I’d watched maybe about five minutes of it occasionally looking up from the puzzle of wires in the amp. There's somthing profoundly funny about glancing up at the TV screen and catching a few seconds of a beheading, a castration, a full-on orgy or a pompously over-acted monologue. In that respect (and because it’s damn near impossible to sit through the entire snail-paced, plotless mess), Caligula is far and away the best background movie out there.

So, I always try and tone down the multi-media assault for Sarah’s sake, but being as wrapped up as I was, I forgot and in she walked to the weird world of my alone time. The sonic battering flipped her equilibrium and she stumbled into the living room only to see the filthy speaker cabinet and its innards up on the coffee table. Her expression went from revulsion to shock when she spun around and saw the TV.

Now, Sarah’s no prude by any means, but after the one-two punch of the noise and the mess, she just wasn’t prepared for the whole thing to be lit by the glow of--of all the damn crazy moments in the movie--the "skin lotion" production scene, aka the circle jerk scene. If you’ve seen Caligula you know which one I’m talking about. Ugh. If you haven’t, don’t worry. There’s really no reason to put it in your headspace out of the context of the movie. Unless you’re into that sort of thing. And if that’s the case, you’ve probably got all your favorite web sites bookmarked.

Anyway, that was it for poor Sarah. She looked at the TV, then at me, back and the TV then back at me before rolling her eyes and walking off to dismantle the audio-visual nest I’d made for myself that evening.

### [Raw data]
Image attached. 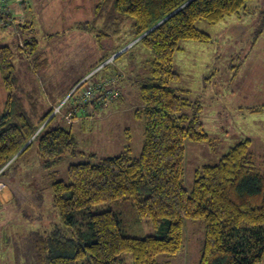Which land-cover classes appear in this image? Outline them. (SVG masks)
<instances>
[{"label":"trees","instance_id":"1","mask_svg":"<svg viewBox=\"0 0 264 264\" xmlns=\"http://www.w3.org/2000/svg\"><path fill=\"white\" fill-rule=\"evenodd\" d=\"M246 1L113 0L115 16L134 20L135 37L142 36L138 42L152 55L151 75L139 86L142 104L134 110L143 122L141 154L134 157L130 145H125L124 151L97 163L71 164L68 182L51 175L52 200L60 222L31 231L33 252L15 251L16 264H79L87 257L88 264H117L124 253L132 254L133 264H161L159 255H174L184 248L187 219L204 224L199 264H254L264 259V170L253 160L251 139L238 142L217 162L199 168L188 190L185 141L203 142L209 135L202 105L171 85L180 79L173 66L176 52L182 49L180 41H212L197 21L217 24L239 14ZM262 19L264 24V14ZM25 22H19V27ZM77 27L94 29L91 21ZM22 45L32 52L38 41L23 39ZM112 54L105 55L99 65ZM13 56L11 46L0 45V73L8 91L7 112L0 114V182L9 185L17 198H26L29 191L19 180L13 181L17 177L10 171L14 163L38 139L40 164L48 168L65 155L75 154L77 141L71 129L51 125L54 116H46L39 126L30 125L21 105L13 103ZM114 83L115 79L108 78L92 84L94 100L116 91ZM36 192L33 201L41 204L42 196ZM115 200L132 201L139 218L150 219L160 234L125 235L115 211L89 210L93 204Z\"/></svg>","mask_w":264,"mask_h":264},{"label":"rangeland","instance_id":"2","mask_svg":"<svg viewBox=\"0 0 264 264\" xmlns=\"http://www.w3.org/2000/svg\"><path fill=\"white\" fill-rule=\"evenodd\" d=\"M29 1L25 11L37 18L34 28L39 49L37 52L25 51L22 40H28V37L25 32L21 33L19 23L10 24L17 35L16 38L13 36L14 40L22 34L18 43L10 45L15 65L13 103L21 105L28 122L35 127L46 116L49 115L48 119L54 116L51 125L71 129L77 146L75 154H67L46 168L38 163L40 151L36 139L14 163L10 171L16 172L17 177L13 181L19 180L29 192L26 198L19 195L11 211L17 217L14 221L17 229L15 233L10 231L7 234L14 235L10 244L3 243L5 235L0 228V252L4 253L11 247L15 251L33 252L31 231L44 230L52 222H60L52 200L51 175L68 182L71 164L97 163L102 157L124 151L125 145H130L134 157L141 154L143 122L133 113L142 104L140 83L151 75L150 50L135 37L131 17L119 19L115 16L113 0ZM245 4L239 14L217 24L197 21V27L209 33L212 41L182 40V49L174 56L173 66L180 79L171 85L184 90L185 96L202 105V119L209 135L207 141H185L184 184L188 190L192 188L199 168L217 162L232 146L248 138L251 139L253 160L264 170V0H247ZM41 15L42 20L39 19ZM85 21H91L94 29L88 31L75 27L78 22ZM45 31L52 33V38L45 35ZM47 39L51 41L47 42ZM111 53L110 58L99 65L102 58ZM115 55L120 56L116 58ZM114 69L124 74L116 86L117 91H114L117 98L85 99L83 87L91 91L92 84L108 77ZM7 94L0 73V114L7 112ZM92 103L98 109L97 113L94 110L95 114L87 108ZM101 103L103 105L100 106ZM116 104L119 105L116 107ZM113 105L115 108L110 110ZM71 108L78 114L79 121L74 123L72 118V121L65 119V113ZM90 112L94 120L91 122L85 117L87 120L83 126L79 116ZM91 152L95 155H90ZM36 191L42 196L41 204L33 201ZM89 210L115 211L122 219L125 235L144 237L160 234L150 219L139 218L132 201L97 203ZM185 228L184 248L174 255H159V263L199 264L205 238L203 221L187 219ZM6 262L16 264L12 256L10 261L0 259V264ZM88 263L89 257L79 261V264ZM117 264H133L132 254H122ZM254 264H264V259Z\"/></svg>","mask_w":264,"mask_h":264},{"label":"crops","instance_id":"3","mask_svg":"<svg viewBox=\"0 0 264 264\" xmlns=\"http://www.w3.org/2000/svg\"><path fill=\"white\" fill-rule=\"evenodd\" d=\"M25 1H26L25 7L22 8V7H16V6H14L13 7V10H14V12H15V14L17 16H20V15H22V16L24 15L25 16V19H26L25 26L21 27V30L20 31H21V33H24L25 32V36L28 37V40H31V39H33V37L36 38V33H35V28H34L35 27V23L34 22H35V20L37 18L35 19L30 14H28V15L26 14L25 9L30 5V1L29 0H25ZM42 16L43 15H41L39 19L42 20ZM48 20L49 21H52V18L51 17H48ZM45 21H47L46 17H45ZM79 23L80 22H78L77 24H79ZM77 24L75 26L76 28H78L77 27ZM78 29H80V28H78ZM47 32L48 31H45V35H48L49 37L52 38V35L53 34L52 33L47 34ZM13 36H15V38H16L17 35L12 31V26L10 24L5 25L3 23L2 24L0 23V42L2 43L1 45L6 44V45H9L10 46V45H13L16 42L18 43V41L22 37V34H21V36H19V38L17 40H14V37ZM7 40H8V42H7ZM50 41H51V39H47V42H50ZM18 46H19V44H18ZM38 47H39V41H38L37 47L34 46L32 48V52H35V51L37 52L38 49H39ZM123 76H124V74L122 72L118 71V69H114V71L108 77L101 78V81H105L108 78L115 79V83L114 84H115V86L118 87L119 82L121 80V77L123 78ZM84 77L85 76H83L81 79H83ZM81 79L78 80L77 83H79L81 81ZM109 96H111V95H108L106 98L109 99L108 98ZM120 96H121V93H120ZM112 98L113 99H116L117 97H115V95H114V97H112ZM101 105H103V104L101 103L100 106ZM118 105L119 104H116V107ZM87 108H88L89 111H93L94 114H95L94 110H96V113H97V110L98 109L95 107L94 103H92L91 106L88 105ZM114 108H115V105H113L110 110H112ZM70 110H72V108ZM67 113H65V115ZM77 115H78L77 114V111H75L74 117L72 119L73 121L71 120L73 123L76 122V121H79ZM100 115H105V114L104 113H101ZM75 117H77L76 120H74ZM79 117H80V120L82 121L83 126L85 125V122L87 120V119H85V117H88V119H89L88 121L93 122V120H94V117L91 114V112L88 115H85V116L81 115ZM65 119H66V117H65ZM91 153H95V152H91ZM38 163L40 164V158L38 160ZM16 203H17V196H15V193L12 191V189H11V187L9 185L4 184V186L0 189V228L3 231L2 233H4V235H5L4 236V241H3V243L5 242V244H7V243L10 244L11 241H12V238L11 237L14 236V235H7V234H9L10 231H13L15 233V231L17 229V226H16V224L14 222L17 217H16L15 214H11V211L14 208V206H15ZM15 254H16L15 253V249L13 247H11V250L9 252H6V253L0 252V259H6V260L10 261L11 260V256H12V261H15V258H16V255ZM5 264H14V263L6 262Z\"/></svg>","mask_w":264,"mask_h":264},{"label":"built area","instance_id":"4","mask_svg":"<svg viewBox=\"0 0 264 264\" xmlns=\"http://www.w3.org/2000/svg\"><path fill=\"white\" fill-rule=\"evenodd\" d=\"M26 3L25 0H0V23L3 24H17L19 22H21L23 20V16H17L13 10V7H21L22 5H24ZM85 81V80H84ZM83 81V82H84ZM84 88V97L86 98H91L92 101H94L95 99V88L92 86L91 91L90 90H85V86ZM115 90L112 91H107L105 92V95H112V97H114V95H116V93L114 92ZM117 91V90H116ZM75 113V109L70 110L66 115V119L71 121V118L73 119V115ZM4 186L3 182H0V189Z\"/></svg>","mask_w":264,"mask_h":264},{"label":"water","instance_id":"5","mask_svg":"<svg viewBox=\"0 0 264 264\" xmlns=\"http://www.w3.org/2000/svg\"><path fill=\"white\" fill-rule=\"evenodd\" d=\"M141 37H142V36H140L139 38H141ZM139 38H138V39H139ZM115 57H116V55H115ZM21 150H22V149H21ZM9 163H10V161H9L4 167H6ZM4 167H3V168H4Z\"/></svg>","mask_w":264,"mask_h":264}]
</instances>
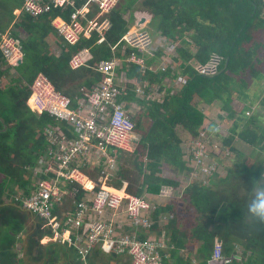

### [Directives]
1. Decide whether each statement agrees with the Caligula passage: (a) Caligula is called the best background movie, (b) Sarah is described as a prude, (c) the speaker cabinet was on the kitchen table. Answer yes or no for each, and quote the words from the passage that settle it.
2. Turn the paragraph of the Caligula passage that begins "So, I always try and tone down" into a short list that keeps its main facts.
3. Quote the Caligula passage from "Anyway, that was" up to and including "myself that evening.".
The lines have no connection to the Caligula passage.

### [Responses per task]
1.
(a) Yes: "Caligula is far and away the best background movie out there."
(b) No: "Sarah’s no prude by any means"
(c) No: "up on the coffee table"

2.
- The narrator usually tones down the noise for Sarah's sake but forgot this time after getting absorbed in the work.
- Sarah walked in, was thrown off balance by the sound, and stumbled into the living room.
- She saw the filthy speaker cabinet and its insides on the coffee table.
- When she turned and saw the TV, her expression went from revulsion to shock.

3.
Anyway, that was it for poor Sarah. She looked at the TV, then at me, back and the TV then back at me before rolling her eyes and walking off to dismantle the audio-visual nest I’d made for myself that evening.